[[ SUPPLIED TEXT, beginning ]]
This episode includes examples of the following tropes:

  • Bad Export for You: Monk treats one specific brand of water as this. He refuses to drink any kind other than Sierra Springs...even Aqua Fresca, which is owned by Sierra Springs and uses the same water, just with a different label. To the point of dehydration, almost causing his death.
  • Can't Get Away with Nuthin': A guy steals Monk's clothes; he gets killed later due to mistaken identity.
  • Car Fu: The killer tries to run Monk down in a pickup truck twice. The second time, he ends up successfully hitting someone, but that person is one of the people who stole Monk's luggage and started wearing his clothes.
  • Chute Sabotage: As part of his plan to get Monk to Mexico, Dr. Madero picked out Chip Rosatti and gave him a forged coupon for a free skydiving lesson. He then proceeded to cut into the chute to prevent it from opening. That actually ends up biting him in the end, as he didn't wear gloves and left fingerprints on it, which Alameda plans to compare to his.
[[ SUPPLIED TEXT, end ]]
[[ INFORMATION PROVIDED, beginning ]]
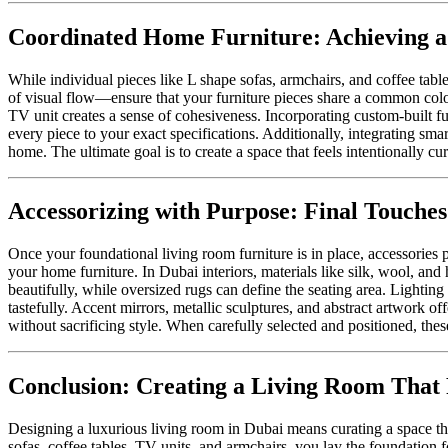
Coordinated Home Furniture: Achieving a
While individual pieces like L shape sofas, armchairs, and coffee tab
of visual flow—ensure that your furniture pieces share a common color 
TV unit creates a sense of cohesiveness. Incorporating custom-built fu
every piece to your exact specifications. Additionally, integrating sm
home. The ultimate goal is to create a space that feels intentionally c
Accessorizing with Purpose: Final Touches
Once your foundational living room furniture is in place, accessories p
your home furniture. In Dubai interiors, materials like silk, wool, and
beautifully, while oversized rugs can define the seating area. Lighting
tastefully. Accent mirrors, metallic sculptures, and abstract artwork of
without sacrificing style. When carefully selected and positioned, these
Conclusion: Creating a Living Room That 
Designing a luxurious living room in Dubai means curating a space tha
sofas, coffee tables, TV units, and armchairs, you lay the foundation fo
[[ INFORMATION PROVIDED, end ]]
● **TASK SET**:
(A) List every trope name given in the Monk episode trope list.
(B) Carry on the Monk episode trope list after its last entry, adding entries in the same format.

● **OUTPUTS BY TASK**:
(A)
Bad Export for You
Can't Get Away with Nuthin'
Car Fu
Chute Sabotage

(B)
  • The Coroner Doth Protest Too Much: Monk is there because the son of a friend of San Francisco's mayor died while skydiving, but the coroner determined that he had actually drowned—in mid-air. Monk is called in to investigate how such a bizarre death might have happened, but it turns out that the coroner is lying, and tampered with the body after death to support his story in case anyone checked. He goes to all this trouble because he's got an old score to settle with Monk, and wants to lure him out of San Francisco with an unusual death. He had in fact attempted the same thing at least once before (making it look like the work of a wild lion), but this was the first one that the local police didn't just write off as related to the illicit drug trade.
  • Death Glare: Sharona shoots a furious look at her boss when Monk tries passive-aggressively to nudge her into drinking tap water when he has entire pallets of bottled water.
  • Disney Villain Death: It appears Chip Rosatti died this way after his parachute failed to open while he was skydiving (ouch, by the way), but it's called into question when the coroner finds a pint of water in his lungs, as if he drowned in mid-air. However, it turns out the coroner was the killer and added the water during the autopsy, so ultimately Chip did fall to his death.
  • Driven to Suicide: Monk mentions that as a result of the insurance fraud scam Dr. Luis Nivara was running in San Francisco and Monk's subsequent testimony against him, Nivara's wife ended up killing herself. Somehow, despite Monk only providing expert testimony towards a crime that Luis himself is responsible for, Luis decides that his wife's suicide was a result of Monk's actions instead of the fallout from his crimes. He also decides that the multiple murders he commits to entice Monk to Mexico are also not his fault, but Monk's fault for forcing him to kill innocent people as bait.
  • Friendship Moment: Despite often being exasperated with Monk, Sharona is in tears when she thinks he's been killed, and euphoric when she figures out that the dead man could not have been her boss.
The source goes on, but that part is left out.